A few weeks ago Col Sullivan wrote about VADM Brown’s application for an extraordinary writ (as the Convening Authority) in a pending court-martial (actually, 2 pending GCMs). The case was Brown v. Tousley, Misc. Dkt. No. 001-12 (C.G. Ct. Crim. App. Nov. 1, 2011), the Respondent was the trial Military Judge, and the CGCCA dismissed the petition because there were pending motions for reconsideration at the trial level.
The issue was the military judge’s order that the cases be tried at Seattle, Washington, as opposed to Alameda, California, as specified in the convening order. (You know, Alameda. It’s where they keep the nuclear wessels).
We get the rest of the story in Brown v. Tousley II, Misc. Dkt. No. 002-12 (C.G. Ct. Crim. App., Nov 17, 2011). In orders dated 24 October and 25 October, the Respondent (the trial Military Judge) ordered that the two general courts-martial would be tried on 17 and 30 January 2012 in Seattle, WA. He also docketed pre-trial 39(a) sessions for 19 and 21 December.
On 26 October the government moved for reconsideration of the orders for trial in Seattle in each case. The Respondent informed the government that he would not rule on the motions for reconsideration until he received certain pre-trial matters, including the witness lists (deadlines: 7 & 9 Dec, and 19 & 23 Dec). On 27 October the government filed its first petition for a writ, which was denied on 1 November because of the pending motions for reconsideration.
But the convening authority was determined to get more from the CCA, so on 14 November he withdrew the motions for reconsideration, and then on 15 November he filed another petition!

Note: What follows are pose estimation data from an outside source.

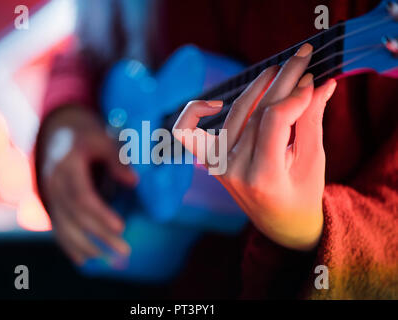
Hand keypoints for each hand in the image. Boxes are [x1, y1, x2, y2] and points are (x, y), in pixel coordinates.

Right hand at [40, 106, 136, 264]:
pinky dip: (69, 246)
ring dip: (86, 247)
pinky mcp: (52, 203)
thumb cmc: (86, 136)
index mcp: (67, 166)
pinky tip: (83, 260)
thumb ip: (117, 158)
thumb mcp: (102, 139)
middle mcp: (54, 183)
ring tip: (108, 261)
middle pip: (76, 216)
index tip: (120, 227)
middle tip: (124, 250)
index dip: (100, 214)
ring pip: (65, 227)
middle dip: (99, 236)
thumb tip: (133, 181)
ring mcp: (50, 195)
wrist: (59, 134)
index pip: (82, 196)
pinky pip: (58, 228)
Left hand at [173, 44, 336, 250]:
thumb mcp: (313, 160)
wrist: (279, 222)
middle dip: (281, 81)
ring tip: (274, 71)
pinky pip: (188, 133)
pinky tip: (215, 103)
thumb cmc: (302, 193)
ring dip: (255, 88)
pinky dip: (194, 113)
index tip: (312, 80)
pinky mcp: (210, 161)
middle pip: (255, 113)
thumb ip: (312, 120)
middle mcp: (234, 172)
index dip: (294, 96)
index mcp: (264, 177)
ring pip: (234, 115)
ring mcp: (218, 166)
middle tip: (301, 57)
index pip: (273, 122)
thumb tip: (320, 82)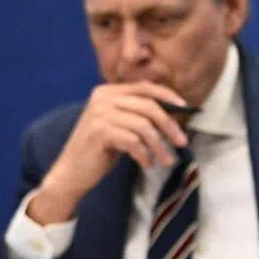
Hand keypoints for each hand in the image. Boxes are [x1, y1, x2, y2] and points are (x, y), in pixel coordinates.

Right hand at [28, 81, 190, 223]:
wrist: (72, 171)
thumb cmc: (101, 149)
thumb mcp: (120, 125)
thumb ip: (139, 113)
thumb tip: (174, 111)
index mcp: (108, 91)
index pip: (145, 87)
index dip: (168, 96)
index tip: (186, 109)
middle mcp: (103, 98)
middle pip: (149, 107)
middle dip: (170, 125)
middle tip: (182, 142)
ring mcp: (100, 114)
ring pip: (144, 126)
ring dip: (159, 146)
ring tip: (167, 160)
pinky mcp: (100, 133)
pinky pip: (134, 141)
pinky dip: (145, 154)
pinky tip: (147, 164)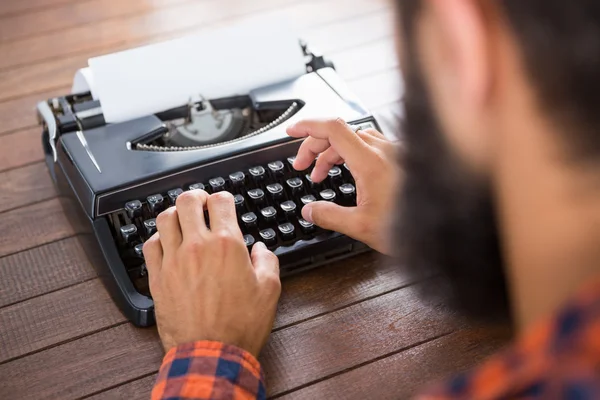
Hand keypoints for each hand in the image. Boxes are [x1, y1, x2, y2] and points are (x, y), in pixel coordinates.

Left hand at [143, 190, 280, 356]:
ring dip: (176, 214)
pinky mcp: (158, 278)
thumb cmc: (240, 325)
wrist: (212, 353)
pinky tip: (167, 244)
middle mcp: (197, 247)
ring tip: (183, 220)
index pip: (220, 201)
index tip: (224, 203)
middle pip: (187, 201)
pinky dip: (158, 238)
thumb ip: (267, 261)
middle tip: (201, 203)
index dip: (223, 197)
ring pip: (164, 218)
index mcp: (226, 244)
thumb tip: (260, 250)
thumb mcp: (270, 290)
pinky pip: (150, 245)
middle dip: (196, 197)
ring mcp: (173, 261)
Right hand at [287, 118, 400, 254]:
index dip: (307, 126)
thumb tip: (308, 211)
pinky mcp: (402, 158)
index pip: (332, 128)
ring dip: (333, 151)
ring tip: (322, 174)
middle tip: (303, 168)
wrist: (444, 231)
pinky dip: (351, 153)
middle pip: (339, 132)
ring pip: (354, 138)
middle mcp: (384, 150)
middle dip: (315, 147)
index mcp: (371, 161)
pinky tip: (348, 171)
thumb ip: (329, 216)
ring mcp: (395, 152)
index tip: (291, 131)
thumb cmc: (411, 227)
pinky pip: (370, 145)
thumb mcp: (361, 226)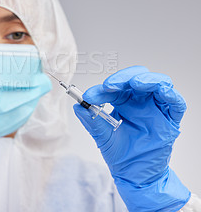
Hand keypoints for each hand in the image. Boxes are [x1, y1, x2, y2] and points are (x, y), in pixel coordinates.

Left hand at [73, 65, 189, 210]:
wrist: (134, 176)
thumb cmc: (121, 155)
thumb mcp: (103, 137)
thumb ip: (91, 121)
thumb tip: (78, 106)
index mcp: (123, 103)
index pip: (115, 87)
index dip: (102, 88)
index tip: (89, 96)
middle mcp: (140, 102)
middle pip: (136, 78)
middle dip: (123, 78)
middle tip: (109, 86)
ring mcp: (156, 110)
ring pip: (158, 84)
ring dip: (147, 79)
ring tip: (135, 83)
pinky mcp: (170, 121)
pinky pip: (176, 104)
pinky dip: (171, 94)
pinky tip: (162, 91)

The court described the petitioner’s position:
Petitioner argues that Respondent does not have the authority to order the cases to be tried in a location other than that specified in the convening order, and that his attempt to do so is a usurpation of Petitioner’s authority.
However, on 17 November the CCA again denied the petition, reasoning:
[Petitioner] has done nothing to show us that he has no other adequate means to obtain relief. The Government’s motions for reconsideration were a possible means to obtain relief; that the Government has withdrawn them does not in any way strengthen Petitioner’s position. While Petitioner might believe the motions for reconsideration were inadequate because Respondent had not ruled on them yet, Petitioner has not shown that further delay in ruling would impair whatever relief might be granted. Petitioner has also not shown that the Government gave Respondent any specific reason to expedite the rulings. Further, as far as has been shown, the Government has not yet filed its witness lists. As noted above, Respondent has indicated that his rulings on the motions for reconsideration awaited filing of witness lists. Expedited filing of witness lists would be another means toward obtaining relief.
Petitioner’s claim that the delay in ruling “interfer[es] with [his] ability to efficaciously plan for and marshal the necessary resources to carry out his statutory functions” is too vague to be persuasive.